### [Activity A]
Write out the Long COVID article below word for word, beginning at the words "Issue #108: Vaccine" and stopping after "being triple vaccinated.".
### [Activity B]
Using the Long COVID article below, decide whether each statement agrees with it. Answer yes or no for each, and quote the deciding words from the article.
(i) About 90% of the subjects in the veterans' data base are male.
(ii) Vaccine refusal has been more common in the UK than in the USA.
(iii) The veterans' data examined covered January to December 2021.
### [Activity C]
Extend the Long COVID article below, starting after its last sentence.

### [Exercise passage]
————————

Issue #108: Vaccine protection against Long COVID: findings for a large pre-Omicron data set

Written by Nobel Laureate Professor Peter Doherty

In trying to understand whether vaccination protects us against the development of Long COVID (LC), we considered (#105 #106) recent data from the UK National Health Service (NHS) and the Office of National Statistics (ONS) cumulated during the timeframe where variants of the Omicron SARS-CoV-2 strains were causing the majority of infections. The conclusion from this analysis was that, yes, vaccination does help by, at least for a time, lessening the likelihood that we will be infected in the first place. Beyond that, though, there was evidence of at least some LC in 8-9% or so of people who suffered a breakthrough infection (BTI) after being triple vaccinated.

By the time that analysis was done (#106), there were simply too few unvaccinated people in the UK who had not been previously infected with SARS-CoV-2 to come to any useful conclusion about vaccine protection against LC in an ‘immunologically naïve’ population. Vaccine refusal has been much more common in the USA.

In the US, where veterans have their own health care and hospital system, the Department of Veterans Affairs maintains a massive disease data base. While it reflects the ethnically diverse nature of the US military, it does have the limitation that about 90% of the subjects are male. Accessing that source for January to December 2021, investigators (‘data miners’) asked whether, following BTI, vaccination protects against the development of LC.

————————

### [Extracted information]

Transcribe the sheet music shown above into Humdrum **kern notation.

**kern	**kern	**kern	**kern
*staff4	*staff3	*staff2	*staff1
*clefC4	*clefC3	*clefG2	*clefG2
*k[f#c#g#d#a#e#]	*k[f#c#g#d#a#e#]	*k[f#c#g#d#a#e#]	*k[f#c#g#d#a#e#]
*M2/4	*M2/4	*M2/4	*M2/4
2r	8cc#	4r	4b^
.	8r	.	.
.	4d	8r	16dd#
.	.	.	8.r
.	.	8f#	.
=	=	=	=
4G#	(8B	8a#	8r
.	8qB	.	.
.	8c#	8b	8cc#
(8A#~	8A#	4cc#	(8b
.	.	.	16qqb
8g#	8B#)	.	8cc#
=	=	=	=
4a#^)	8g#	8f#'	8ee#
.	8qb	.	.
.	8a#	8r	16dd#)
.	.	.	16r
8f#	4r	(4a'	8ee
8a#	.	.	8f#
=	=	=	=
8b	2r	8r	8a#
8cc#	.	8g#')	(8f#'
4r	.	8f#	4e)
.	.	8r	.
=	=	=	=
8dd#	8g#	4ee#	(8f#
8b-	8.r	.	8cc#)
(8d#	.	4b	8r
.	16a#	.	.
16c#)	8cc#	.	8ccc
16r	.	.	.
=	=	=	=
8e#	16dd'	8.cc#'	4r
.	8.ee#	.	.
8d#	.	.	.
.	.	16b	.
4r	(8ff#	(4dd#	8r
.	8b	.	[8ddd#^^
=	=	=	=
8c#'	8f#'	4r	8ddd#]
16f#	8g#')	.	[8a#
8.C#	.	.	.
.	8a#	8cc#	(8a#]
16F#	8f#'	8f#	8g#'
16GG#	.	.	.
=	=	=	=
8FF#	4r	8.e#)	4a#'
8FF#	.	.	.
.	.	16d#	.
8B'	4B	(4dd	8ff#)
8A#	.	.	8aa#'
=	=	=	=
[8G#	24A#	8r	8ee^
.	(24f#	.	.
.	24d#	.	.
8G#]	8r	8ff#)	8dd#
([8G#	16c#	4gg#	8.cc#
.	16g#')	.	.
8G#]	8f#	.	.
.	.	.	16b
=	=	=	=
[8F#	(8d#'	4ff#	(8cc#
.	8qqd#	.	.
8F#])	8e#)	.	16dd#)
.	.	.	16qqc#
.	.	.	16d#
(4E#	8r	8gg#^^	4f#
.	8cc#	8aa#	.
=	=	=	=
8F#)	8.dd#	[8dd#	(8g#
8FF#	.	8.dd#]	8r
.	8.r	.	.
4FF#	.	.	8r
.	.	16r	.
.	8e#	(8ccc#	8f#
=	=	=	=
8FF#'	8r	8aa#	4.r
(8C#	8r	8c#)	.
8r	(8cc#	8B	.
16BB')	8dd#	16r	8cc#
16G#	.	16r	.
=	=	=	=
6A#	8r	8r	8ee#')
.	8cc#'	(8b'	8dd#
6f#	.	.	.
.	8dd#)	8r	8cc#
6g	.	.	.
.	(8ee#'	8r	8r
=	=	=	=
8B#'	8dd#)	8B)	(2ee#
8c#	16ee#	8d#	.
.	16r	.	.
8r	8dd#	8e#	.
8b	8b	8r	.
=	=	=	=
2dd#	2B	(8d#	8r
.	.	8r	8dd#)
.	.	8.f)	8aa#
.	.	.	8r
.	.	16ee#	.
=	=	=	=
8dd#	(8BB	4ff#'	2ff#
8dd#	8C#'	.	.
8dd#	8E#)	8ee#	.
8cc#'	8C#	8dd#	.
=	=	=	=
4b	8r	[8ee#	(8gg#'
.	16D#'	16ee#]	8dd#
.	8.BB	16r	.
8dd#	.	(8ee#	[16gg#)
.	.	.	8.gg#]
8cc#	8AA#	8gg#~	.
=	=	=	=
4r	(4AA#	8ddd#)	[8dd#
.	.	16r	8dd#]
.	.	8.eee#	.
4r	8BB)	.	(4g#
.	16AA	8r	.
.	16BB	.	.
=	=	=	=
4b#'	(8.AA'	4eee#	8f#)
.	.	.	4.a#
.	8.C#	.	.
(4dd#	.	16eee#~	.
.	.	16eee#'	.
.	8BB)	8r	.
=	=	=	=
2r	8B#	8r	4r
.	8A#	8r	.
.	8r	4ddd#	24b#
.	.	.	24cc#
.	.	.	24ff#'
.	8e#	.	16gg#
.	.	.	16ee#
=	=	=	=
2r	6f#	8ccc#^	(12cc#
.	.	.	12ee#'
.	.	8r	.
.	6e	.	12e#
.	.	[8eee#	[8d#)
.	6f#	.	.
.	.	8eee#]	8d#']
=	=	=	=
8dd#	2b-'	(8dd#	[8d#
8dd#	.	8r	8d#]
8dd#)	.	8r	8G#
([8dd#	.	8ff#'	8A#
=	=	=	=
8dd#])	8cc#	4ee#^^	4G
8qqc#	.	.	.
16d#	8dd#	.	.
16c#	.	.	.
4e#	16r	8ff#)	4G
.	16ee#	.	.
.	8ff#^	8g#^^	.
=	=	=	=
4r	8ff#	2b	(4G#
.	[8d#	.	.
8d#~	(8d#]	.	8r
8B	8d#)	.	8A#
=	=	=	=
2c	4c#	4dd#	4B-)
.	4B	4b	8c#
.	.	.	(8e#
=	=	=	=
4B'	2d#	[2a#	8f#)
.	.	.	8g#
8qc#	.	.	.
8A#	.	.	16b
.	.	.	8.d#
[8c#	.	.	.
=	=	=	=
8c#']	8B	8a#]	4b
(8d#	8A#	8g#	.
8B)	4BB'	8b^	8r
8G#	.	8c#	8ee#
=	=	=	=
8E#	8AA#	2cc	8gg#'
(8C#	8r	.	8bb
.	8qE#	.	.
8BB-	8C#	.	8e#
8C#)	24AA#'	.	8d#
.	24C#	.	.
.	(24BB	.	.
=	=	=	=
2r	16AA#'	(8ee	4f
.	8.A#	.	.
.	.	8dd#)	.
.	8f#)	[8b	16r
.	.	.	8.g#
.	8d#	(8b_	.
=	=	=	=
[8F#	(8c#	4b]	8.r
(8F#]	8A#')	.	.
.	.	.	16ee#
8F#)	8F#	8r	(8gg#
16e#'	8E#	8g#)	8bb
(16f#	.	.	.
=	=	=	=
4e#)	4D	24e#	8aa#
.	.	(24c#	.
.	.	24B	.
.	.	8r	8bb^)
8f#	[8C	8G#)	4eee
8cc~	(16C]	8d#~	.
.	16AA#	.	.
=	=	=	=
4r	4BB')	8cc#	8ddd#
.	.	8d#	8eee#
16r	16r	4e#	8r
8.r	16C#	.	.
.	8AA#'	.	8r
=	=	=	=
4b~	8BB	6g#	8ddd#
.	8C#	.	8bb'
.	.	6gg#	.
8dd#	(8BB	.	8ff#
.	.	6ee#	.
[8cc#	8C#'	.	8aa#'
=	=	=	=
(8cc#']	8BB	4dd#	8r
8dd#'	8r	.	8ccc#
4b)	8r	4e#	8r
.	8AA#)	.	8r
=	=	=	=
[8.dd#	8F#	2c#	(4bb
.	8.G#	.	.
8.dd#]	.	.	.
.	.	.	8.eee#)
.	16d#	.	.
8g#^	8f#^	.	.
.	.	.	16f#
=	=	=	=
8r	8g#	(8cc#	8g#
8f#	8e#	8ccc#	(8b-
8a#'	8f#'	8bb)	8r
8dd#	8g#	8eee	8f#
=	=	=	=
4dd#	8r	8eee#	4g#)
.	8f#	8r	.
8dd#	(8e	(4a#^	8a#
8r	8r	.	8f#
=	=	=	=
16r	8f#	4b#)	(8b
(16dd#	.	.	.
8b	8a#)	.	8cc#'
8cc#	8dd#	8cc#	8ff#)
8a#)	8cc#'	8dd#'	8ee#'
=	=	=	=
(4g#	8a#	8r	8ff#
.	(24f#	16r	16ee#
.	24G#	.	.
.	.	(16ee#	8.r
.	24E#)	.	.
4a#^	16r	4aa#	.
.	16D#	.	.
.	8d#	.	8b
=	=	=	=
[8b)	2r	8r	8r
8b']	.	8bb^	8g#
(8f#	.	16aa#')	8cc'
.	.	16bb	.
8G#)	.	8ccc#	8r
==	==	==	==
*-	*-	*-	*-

————————

### [Reply A]
Issue #108: Vaccine protection against Long COVID: findings for a large pre-Omicron data set

Written by Nobel Laureate Professor Peter Doherty

In trying to understand whether vaccination protects us against the development of Long COVID (LC), we considered (#105 #106) recent data from the UK National Health Service (NHS) and the Office of National Statistics (ONS) cumulated during the timeframe where variants of the Omicron SARS-CoV-2 strains were causing the majority of infections. The conclusion from this analysis was that, yes, vaccination does help by, at least for a time, lessening the likelihood that we will be infected in the first place. Beyond that, though, there was evidence of at least some LC in 8-9% or so of people who suffered a breakthrough infection (BTI) after being triple vaccinated.

### [Reply B]
(i) Yes: "it does have the limitation that about 90% of the subjects are male."
(ii) No: "Vaccine refusal has been much more common in the USA."
(iii) Yes: "Accessing that source for January to December 2021"

### [Reply C]
The criterion for inclusion in the BTI set was testing positive with a PCR test 14 days or more after a single dose of the Ad-vectored J&J vaccine (like AstraZeneca, though we had two shots), or the second dose of the Pfizer or Moderna mRNA vaccines. The analysis is limited to the six months after infection and excludes any subjects who died during the first month. The overall rate of BTI was 10.6 per thousand vaccinees.

The investigators compared the LC profiles for some 33,940 vaccinated BTI cases versus 113,474 subjects who were completely unvaccinated at time of infection. Additional to that, comparisons were made with a control population of five million people who did not contract COVID-19. When we look at five million people over a six-month period, some will inevitably die or become symptomatic as a consequence of other medical problems. Also, any who had a subclinical SARS-CoV-2 infection, or failed to report a case of COVID-19, would be included in the control group.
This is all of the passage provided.